→ DATA IN THIS EXERCISE
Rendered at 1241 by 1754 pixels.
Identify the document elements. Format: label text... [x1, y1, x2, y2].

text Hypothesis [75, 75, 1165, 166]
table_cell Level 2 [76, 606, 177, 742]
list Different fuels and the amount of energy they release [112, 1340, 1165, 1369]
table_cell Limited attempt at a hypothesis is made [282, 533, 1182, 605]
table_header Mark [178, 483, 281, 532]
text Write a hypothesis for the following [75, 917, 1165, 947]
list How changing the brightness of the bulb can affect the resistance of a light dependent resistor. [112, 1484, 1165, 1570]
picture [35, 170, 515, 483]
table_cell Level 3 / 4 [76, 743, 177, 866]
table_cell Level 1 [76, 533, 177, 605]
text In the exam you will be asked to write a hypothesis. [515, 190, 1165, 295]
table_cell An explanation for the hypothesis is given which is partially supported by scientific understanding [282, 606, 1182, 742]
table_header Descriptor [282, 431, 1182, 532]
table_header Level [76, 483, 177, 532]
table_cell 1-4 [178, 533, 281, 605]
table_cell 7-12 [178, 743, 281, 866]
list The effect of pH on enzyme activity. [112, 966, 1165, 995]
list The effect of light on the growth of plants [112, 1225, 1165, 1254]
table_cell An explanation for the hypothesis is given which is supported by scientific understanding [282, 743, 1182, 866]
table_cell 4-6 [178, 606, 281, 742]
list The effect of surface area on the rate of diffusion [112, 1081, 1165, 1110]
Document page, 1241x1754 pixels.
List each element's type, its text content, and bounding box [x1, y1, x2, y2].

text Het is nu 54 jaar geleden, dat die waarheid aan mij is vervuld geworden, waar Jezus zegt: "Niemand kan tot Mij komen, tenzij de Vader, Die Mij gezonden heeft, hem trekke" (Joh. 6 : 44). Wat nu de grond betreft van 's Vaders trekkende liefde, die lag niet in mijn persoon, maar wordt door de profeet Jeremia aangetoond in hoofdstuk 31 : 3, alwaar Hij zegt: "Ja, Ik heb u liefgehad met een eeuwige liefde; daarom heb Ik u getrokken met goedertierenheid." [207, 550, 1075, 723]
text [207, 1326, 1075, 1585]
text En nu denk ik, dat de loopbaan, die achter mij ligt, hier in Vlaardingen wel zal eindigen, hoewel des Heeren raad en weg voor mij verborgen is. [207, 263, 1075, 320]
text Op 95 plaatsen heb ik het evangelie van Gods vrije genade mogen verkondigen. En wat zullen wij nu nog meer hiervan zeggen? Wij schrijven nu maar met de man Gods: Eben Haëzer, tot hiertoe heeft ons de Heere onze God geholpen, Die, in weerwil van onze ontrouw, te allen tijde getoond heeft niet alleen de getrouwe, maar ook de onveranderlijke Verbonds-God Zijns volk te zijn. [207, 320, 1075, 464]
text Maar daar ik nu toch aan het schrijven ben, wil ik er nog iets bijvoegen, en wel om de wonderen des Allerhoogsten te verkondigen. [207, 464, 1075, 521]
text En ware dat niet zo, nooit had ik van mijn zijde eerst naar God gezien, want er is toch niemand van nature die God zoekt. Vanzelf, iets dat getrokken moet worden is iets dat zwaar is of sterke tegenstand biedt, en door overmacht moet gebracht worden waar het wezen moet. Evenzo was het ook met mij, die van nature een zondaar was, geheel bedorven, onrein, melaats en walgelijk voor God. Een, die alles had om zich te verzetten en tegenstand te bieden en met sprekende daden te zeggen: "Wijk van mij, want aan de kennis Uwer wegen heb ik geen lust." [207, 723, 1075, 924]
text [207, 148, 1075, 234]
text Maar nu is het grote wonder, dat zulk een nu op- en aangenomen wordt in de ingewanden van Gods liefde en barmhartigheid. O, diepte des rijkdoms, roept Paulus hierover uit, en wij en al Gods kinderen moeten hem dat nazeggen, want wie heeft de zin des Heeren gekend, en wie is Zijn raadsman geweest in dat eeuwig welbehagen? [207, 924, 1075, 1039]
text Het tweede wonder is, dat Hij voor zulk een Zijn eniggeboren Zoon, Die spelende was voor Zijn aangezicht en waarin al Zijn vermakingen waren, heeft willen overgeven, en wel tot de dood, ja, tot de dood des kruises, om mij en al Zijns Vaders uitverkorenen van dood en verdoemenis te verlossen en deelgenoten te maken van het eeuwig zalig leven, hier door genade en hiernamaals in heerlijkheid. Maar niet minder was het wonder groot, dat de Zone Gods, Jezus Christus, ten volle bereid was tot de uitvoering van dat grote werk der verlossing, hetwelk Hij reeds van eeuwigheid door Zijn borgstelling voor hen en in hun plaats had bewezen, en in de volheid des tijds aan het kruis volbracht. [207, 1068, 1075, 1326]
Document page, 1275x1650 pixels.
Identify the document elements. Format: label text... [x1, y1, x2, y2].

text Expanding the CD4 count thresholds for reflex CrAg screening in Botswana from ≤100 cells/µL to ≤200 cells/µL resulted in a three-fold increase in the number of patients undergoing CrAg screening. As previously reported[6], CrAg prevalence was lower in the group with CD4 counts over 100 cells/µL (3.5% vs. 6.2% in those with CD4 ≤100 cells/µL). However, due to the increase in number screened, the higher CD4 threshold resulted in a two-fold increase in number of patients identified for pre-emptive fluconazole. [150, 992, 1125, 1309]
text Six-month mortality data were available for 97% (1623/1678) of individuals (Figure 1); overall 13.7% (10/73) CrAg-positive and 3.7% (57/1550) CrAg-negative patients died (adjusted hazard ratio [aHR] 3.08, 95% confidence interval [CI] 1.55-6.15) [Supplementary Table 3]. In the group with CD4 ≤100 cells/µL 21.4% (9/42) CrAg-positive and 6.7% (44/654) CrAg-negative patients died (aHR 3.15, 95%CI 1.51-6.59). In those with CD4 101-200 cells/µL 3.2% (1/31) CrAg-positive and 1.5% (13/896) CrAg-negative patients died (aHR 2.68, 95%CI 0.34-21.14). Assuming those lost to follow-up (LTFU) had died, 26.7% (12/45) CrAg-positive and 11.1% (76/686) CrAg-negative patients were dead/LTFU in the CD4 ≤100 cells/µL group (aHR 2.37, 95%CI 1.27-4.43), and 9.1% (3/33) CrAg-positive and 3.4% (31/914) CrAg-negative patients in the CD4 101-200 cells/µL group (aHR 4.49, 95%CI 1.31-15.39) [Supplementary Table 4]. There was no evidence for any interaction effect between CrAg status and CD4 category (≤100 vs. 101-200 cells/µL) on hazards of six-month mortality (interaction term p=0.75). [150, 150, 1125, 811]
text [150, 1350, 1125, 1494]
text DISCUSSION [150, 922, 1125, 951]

→ EXERCISE AIM
The answer should consist of the full listing, repeated exactly.

→ SOLUTION TO THE PROBLEM
Rendered at 1241 by 1754 pixels.
Identify the document elements. Format: label text... [x1, y1, x2, y2].

text Hypothesis [75, 75, 1165, 166]
table_cell Level 2 [76, 606, 177, 742]
list Different fuels and the amount of energy they release [112, 1340, 1165, 1369]
table_cell Limited attempt at a hypothesis is made [282, 533, 1182, 605]
table_header Mark [178, 483, 281, 532]
text Write a hypothesis for the following [75, 917, 1165, 947]
list How changing the brightness of the bulb can affect the resistance of a light dependent resistor. [112, 1484, 1165, 1570]
picture [35, 170, 515, 483]
table_cell Level 3 / 4 [76, 743, 177, 866]
table_cell Level 1 [76, 533, 177, 605]
text In the exam you will be asked to write a hypothesis. [515, 190, 1165, 295]
table_cell An explanation for the hypothesis is given which is partially supported by scientific understanding [282, 606, 1182, 742]
table_header Descriptor [282, 431, 1182, 532]
table_header Level [76, 483, 177, 532]
table_cell 1-4 [178, 533, 281, 605]
table_cell 7-12 [178, 743, 281, 866]
list The effect of pH on enzyme activity. [112, 966, 1165, 995]
list The effect of light on the growth of plants [112, 1225, 1165, 1254]
table_cell An explanation for the hypothesis is given which is supported by scientific understanding [282, 743, 1182, 866]
table_cell 4-6 [178, 606, 281, 742]
list The effect of surface area on the rate of diffusion [112, 1081, 1165, 1110]
Document page, 1241x1754 pixels.
List each element's type, its text content, and bounding box [x1, y1, x2, y2].

text Het is nu 54 jaar geleden, dat die waarheid aan mij is vervuld geworden, waar Jezus zegt: "Niemand kan tot Mij komen, tenzij de Vader, Die Mij gezonden heeft, hem trekke" (Joh. 6 : 44). Wat nu de grond betreft van 's Vaders trekkende liefde, die lag niet in mijn persoon, maar wordt door de profeet Jeremia aangetoond in hoofdstuk 31 : 3, alwaar Hij zegt: "Ja, Ik heb u liefgehad met een eeuwige liefde; daarom heb Ik u getrokken met goedertierenheid." [207, 550, 1075, 723]
text [207, 1326, 1075, 1585]
text En nu denk ik, dat de loopbaan, die achter mij ligt, hier in Vlaardingen wel zal eindigen, hoewel des Heeren raad en weg voor mij verborgen is. [207, 263, 1075, 320]
text Op 95 plaatsen heb ik het evangelie van Gods vrije genade mogen verkondigen. En wat zullen wij nu nog meer hiervan zeggen? Wij schrijven nu maar met de man Gods: Eben Haëzer, tot hiertoe heeft ons de Heere onze God geholpen, Die, in weerwil van onze ontrouw, te allen tijde getoond heeft niet alleen de getrouwe, maar ook de onveranderlijke Verbonds-God Zijns volk te zijn. [207, 320, 1075, 464]
text Maar daar ik nu toch aan het schrijven ben, wil ik er nog iets bijvoegen, en wel om de wonderen des Allerhoogsten te verkondigen. [207, 464, 1075, 521]
text En ware dat niet zo, nooit had ik van mijn zijde eerst naar God gezien, want er is toch niemand van nature die God zoekt. Vanzelf, iets dat getrokken moet worden is iets dat zwaar is of sterke tegenstand biedt, en door overmacht moet gebracht worden waar het wezen moet. Evenzo was het ook met mij, die van nature een zondaar was, geheel bedorven, onrein, melaats en walgelijk voor God. Een, die alles had om zich te verzetten en tegenstand te bieden en met sprekende daden te zeggen: "Wijk van mij, want aan de kennis Uwer wegen heb ik geen lust." [207, 723, 1075, 924]
text [207, 148, 1075, 234]
text Maar nu is het grote wonder, dat zulk een nu op- en aangenomen wordt in de ingewanden van Gods liefde en barmhartigheid. O, diepte des rijkdoms, roept Paulus hierover uit, en wij en al Gods kinderen moeten hem dat nazeggen, want wie heeft de zin des Heeren gekend, en wie is Zijn raadsman geweest in dat eeuwig welbehagen? [207, 924, 1075, 1039]
text Het tweede wonder is, dat Hij voor zulk een Zijn eniggeboren Zoon, Die spelende was voor Zijn aangezicht en waarin al Zijn vermakingen waren, heeft willen overgeven, en wel tot de dood, ja, tot de dood des kruises, om mij en al Zijns Vaders uitverkorenen van dood en verdoemenis te verlossen en deelgenoten te maken van het eeuwig zalig leven, hier door genade en hiernamaals in heerlijkheid. Maar niet minder was het wonder groot, dat de Zone Gods, Jezus Christus, ten volle bereid was tot de uitvoering van dat grote werk der verlossing, hetwelk Hij reeds van eeuwigheid door Zijn borgstelling voor hen en in hun plaats had bewezen, en in de volheid des tijds aan het kruis volbracht. [207, 1068, 1075, 1326]
Document page, 1275x1650 pixels.
Identify the document elements. Format: label text... [x1, y1, x2, y2].

text Expanding the CD4 count thresholds for reflex CrAg screening in Botswana from ≤100 cells/µL to ≤200 cells/µL resulted in a three-fold increase in the number of patients undergoing CrAg screening. As previously reported[6], CrAg prevalence was lower in the group with CD4 counts over 100 cells/µL (3.5% vs. 6.2% in those with CD4 ≤100 cells/µL). However, due to the increase in number screened, the higher CD4 threshold resulted in a two-fold increase in number of patients identified for pre-emptive fluconazole. [150, 992, 1125, 1309]
text Six-month mortality data were available for 97% (1623/1678) of individuals (Figure 1); overall 13.7% (10/73) CrAg-positive and 3.7% (57/1550) CrAg-negative patients died (adjusted hazard ratio [aHR] 3.08, 95% confidence interval [CI] 1.55-6.15) [Supplementary Table 3]. In the group with CD4 ≤100 cells/µL 21.4% (9/42) CrAg-positive and 6.7% (44/654) CrAg-negative patients died (aHR 3.15, 95%CI 1.51-6.59). In those with CD4 101-200 cells/µL 3.2% (1/31) CrAg-positive and 1.5% (13/896) CrAg-negative patients died (aHR 2.68, 95%CI 0.34-21.14). Assuming those lost to follow-up (LTFU) had died, 26.7% (12/45) CrAg-positive and 11.1% (76/686) CrAg-negative patients were dead/LTFU in the CD4 ≤100 cells/µL group (aHR 2.37, 95%CI 1.27-4.43), and 9.1% (3/33) CrAg-positive and 3.4% (31/914) CrAg-negative patients in the CD4 101-200 cells/µL group (aHR 4.49, 95%CI 1.31-15.39) [Supplementary Table 4]. There was no evidence for any interaction effect between CrAg status and CD4 category (≤100 vs. 101-200 cells/µL) on hazards of six-month mortality (interaction term p=0.75). [150, 150, 1125, 811]
text [150, 1350, 1125, 1494]
text DISCUSSION [150, 922, 1125, 951]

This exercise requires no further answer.